• **Work instructions**
Would you find each line in the entries below with the string "down" and copy it?

• **Input for this task**
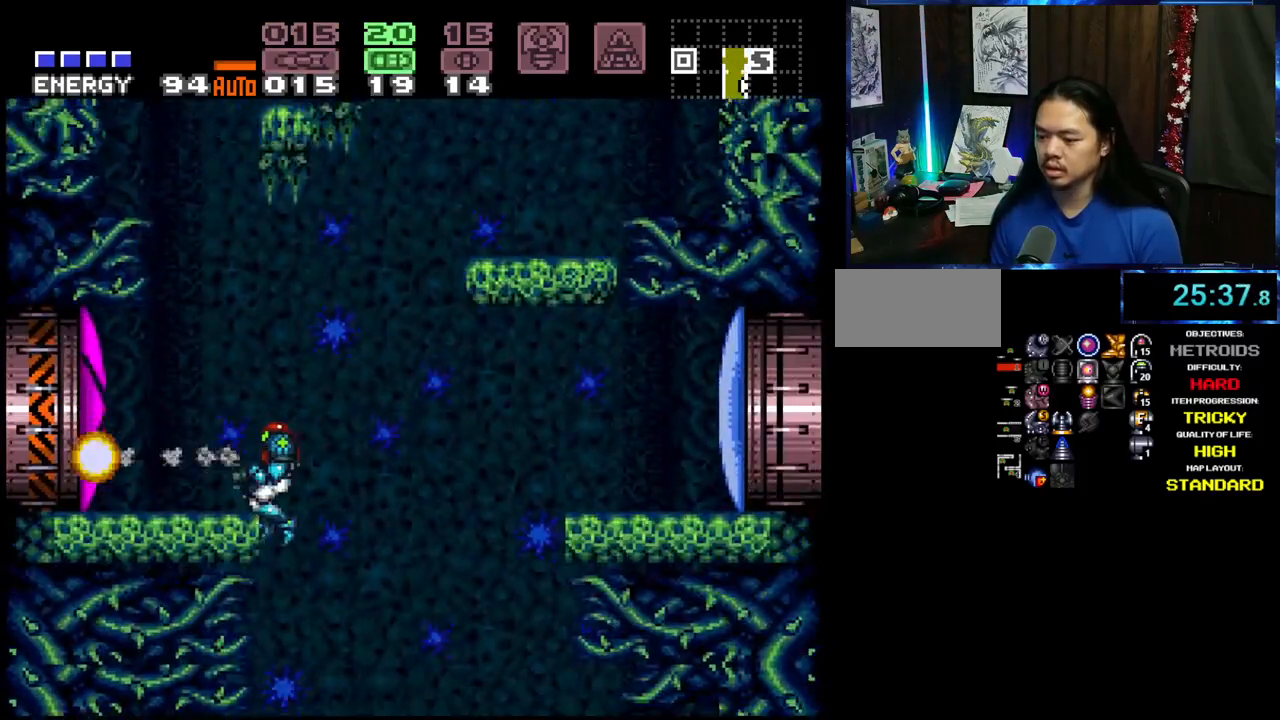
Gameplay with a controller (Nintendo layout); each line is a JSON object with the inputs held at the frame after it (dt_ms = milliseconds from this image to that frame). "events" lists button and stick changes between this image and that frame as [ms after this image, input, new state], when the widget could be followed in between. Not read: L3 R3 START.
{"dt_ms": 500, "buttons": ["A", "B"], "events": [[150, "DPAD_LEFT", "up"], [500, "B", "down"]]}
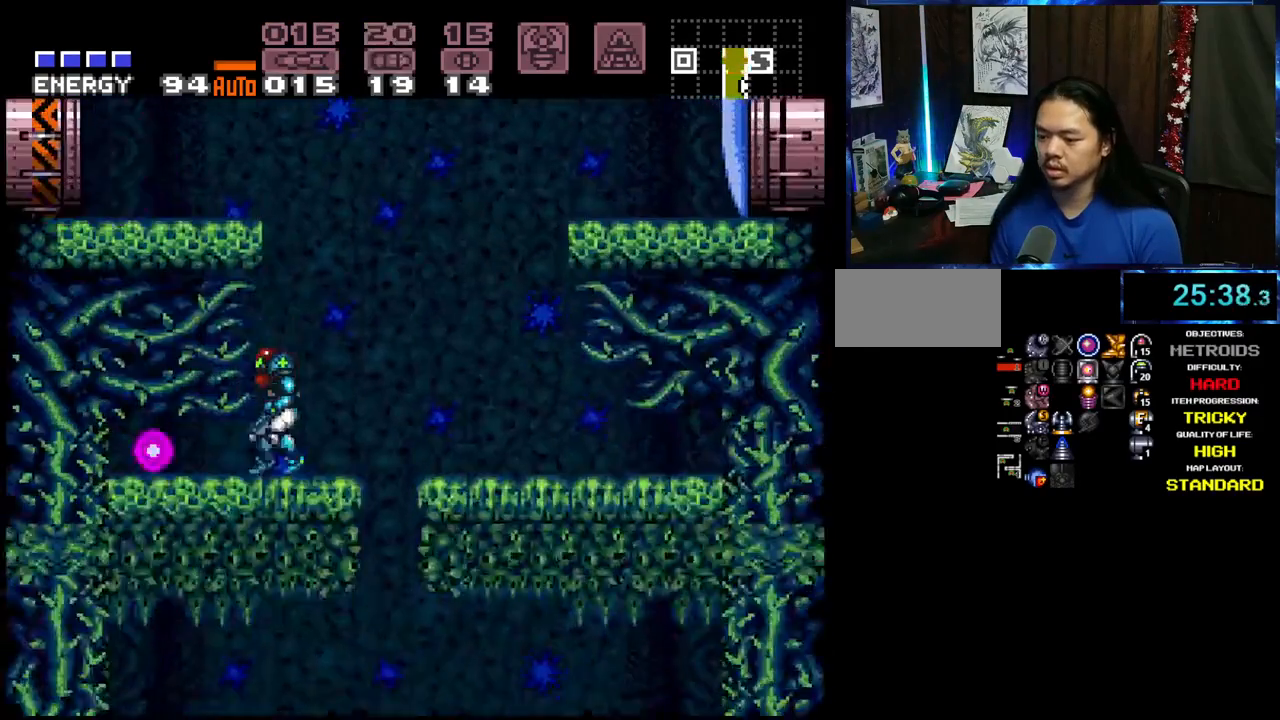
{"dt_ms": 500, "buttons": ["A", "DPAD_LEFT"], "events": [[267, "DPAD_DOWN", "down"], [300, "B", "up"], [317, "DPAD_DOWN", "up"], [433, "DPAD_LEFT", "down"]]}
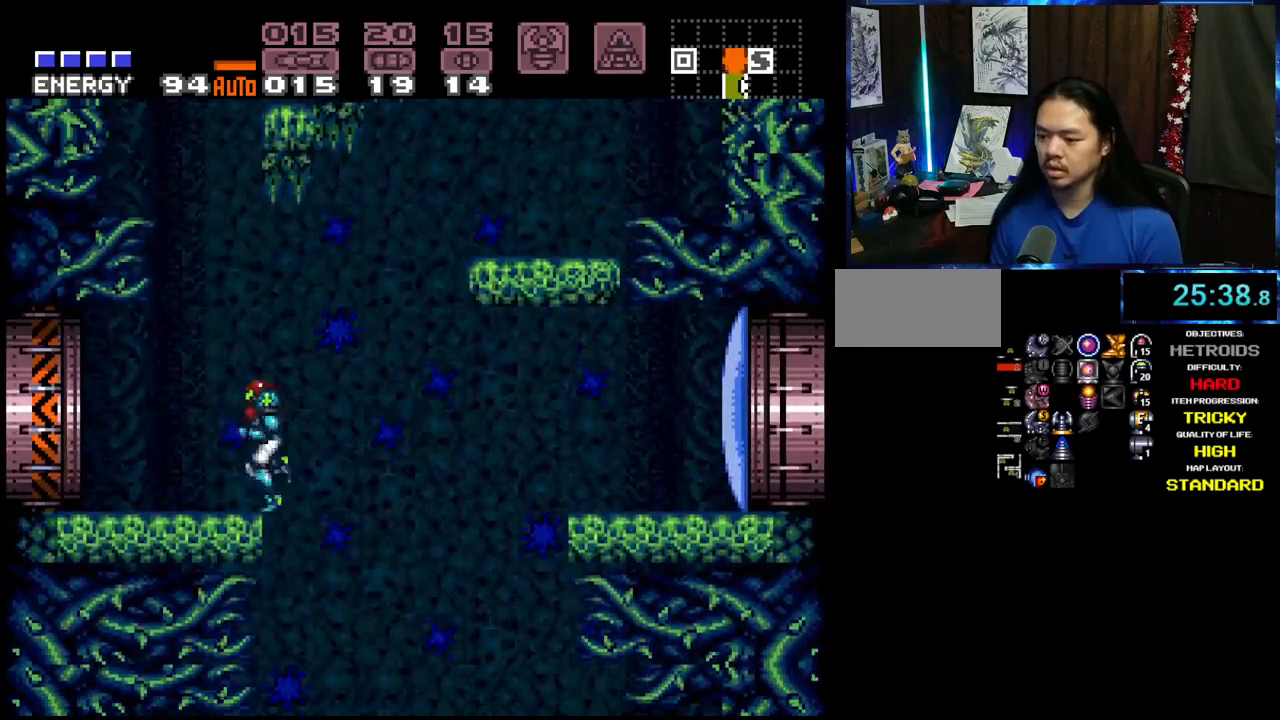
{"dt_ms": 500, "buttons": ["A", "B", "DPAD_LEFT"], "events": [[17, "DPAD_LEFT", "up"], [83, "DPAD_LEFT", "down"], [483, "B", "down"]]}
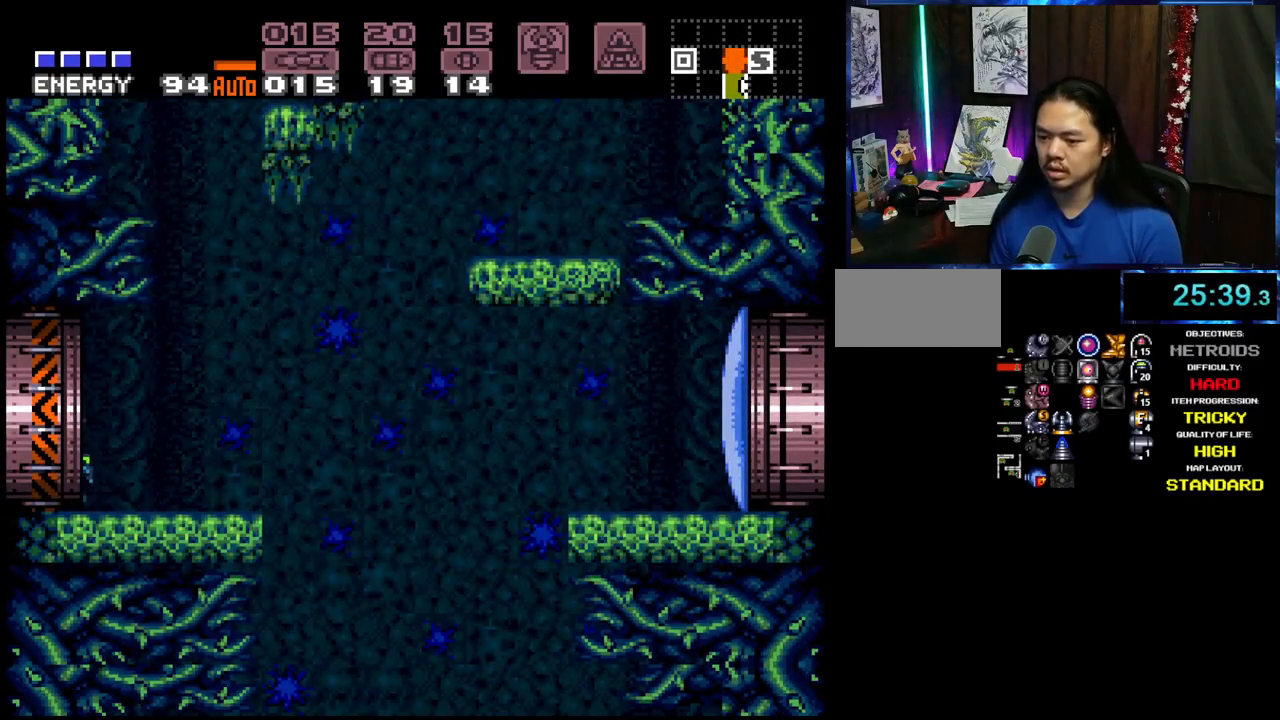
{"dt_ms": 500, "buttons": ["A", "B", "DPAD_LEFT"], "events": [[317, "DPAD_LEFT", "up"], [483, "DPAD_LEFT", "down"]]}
...
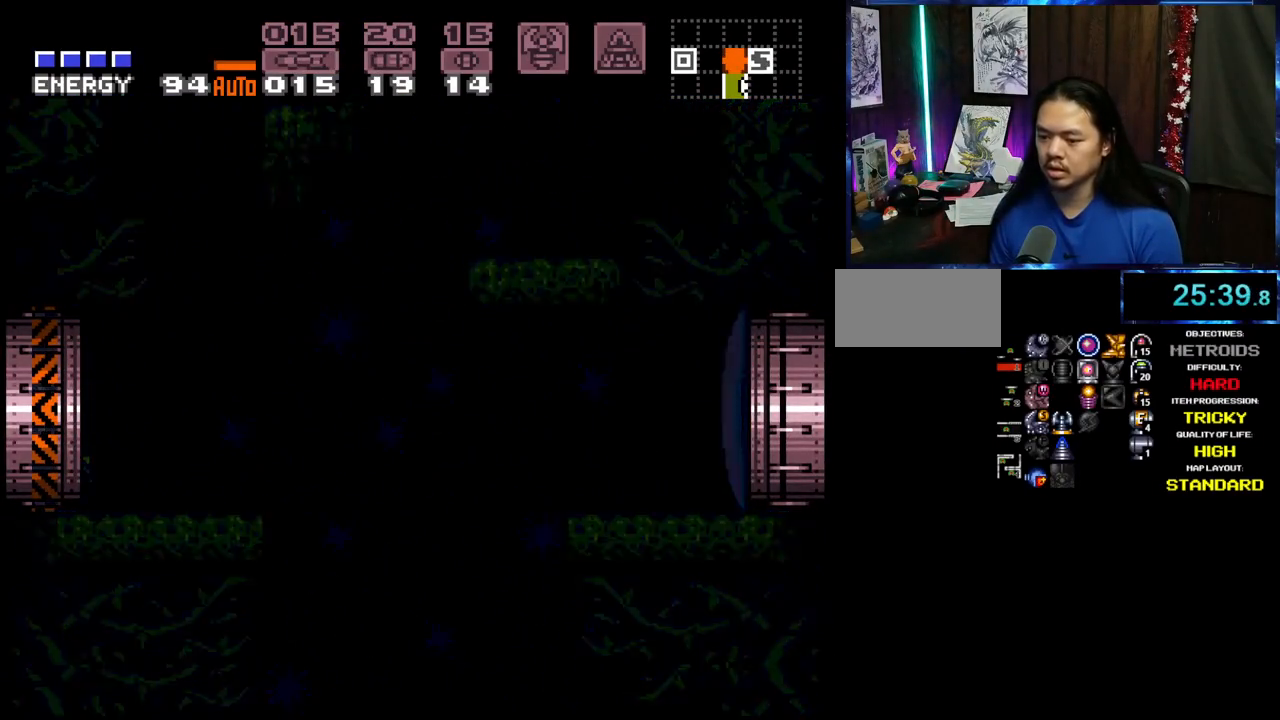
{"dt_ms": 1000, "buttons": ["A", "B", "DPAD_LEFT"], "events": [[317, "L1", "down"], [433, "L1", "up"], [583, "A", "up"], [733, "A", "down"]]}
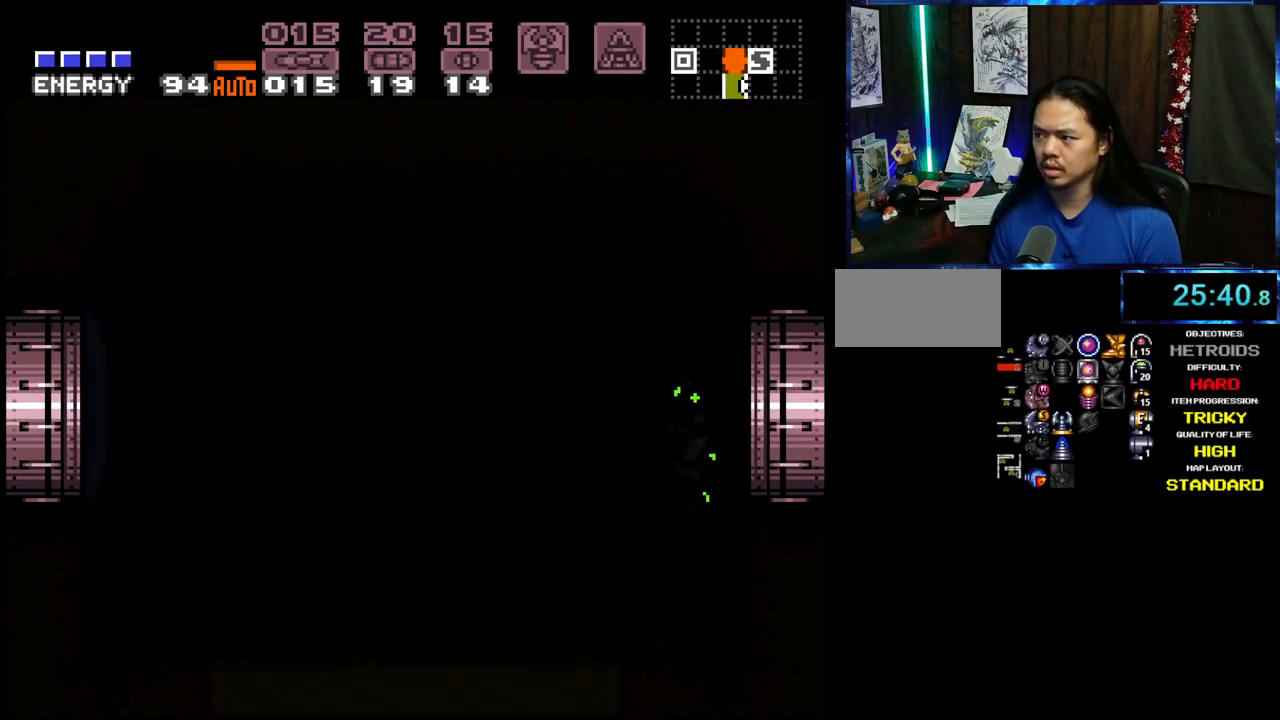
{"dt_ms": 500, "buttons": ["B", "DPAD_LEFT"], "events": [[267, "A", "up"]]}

• **Result**
{"dt_ms": 500, "buttons": ["A", "B"], "events": [[150, "DPAD_LEFT", "up"], [500, "B", "down"]]}
{"dt_ms": 500, "buttons": ["A", "DPAD_LEFT"], "events": [[267, "DPAD_DOWN", "down"], [300, "B", "up"], [317, "DPAD_DOWN", "up"], [433, "DPAD_LEFT", "down"]]}
{"dt_ms": 500, "buttons": ["A", "B", "DPAD_LEFT"], "events": [[17, "DPAD_LEFT", "up"], [83, "DPAD_LEFT", "down"], [483, "B", "down"]]}
{"dt_ms": 500, "buttons": ["A", "B", "DPAD_LEFT"], "events": [[317, "DPAD_LEFT", "up"], [483, "DPAD_LEFT", "down"]]}
{"dt_ms": 1000, "buttons": ["A", "B", "DPAD_LEFT"], "events": [[317, "L1", "down"], [433, "L1", "up"], [583, "A", "up"], [733, "A", "down"]]}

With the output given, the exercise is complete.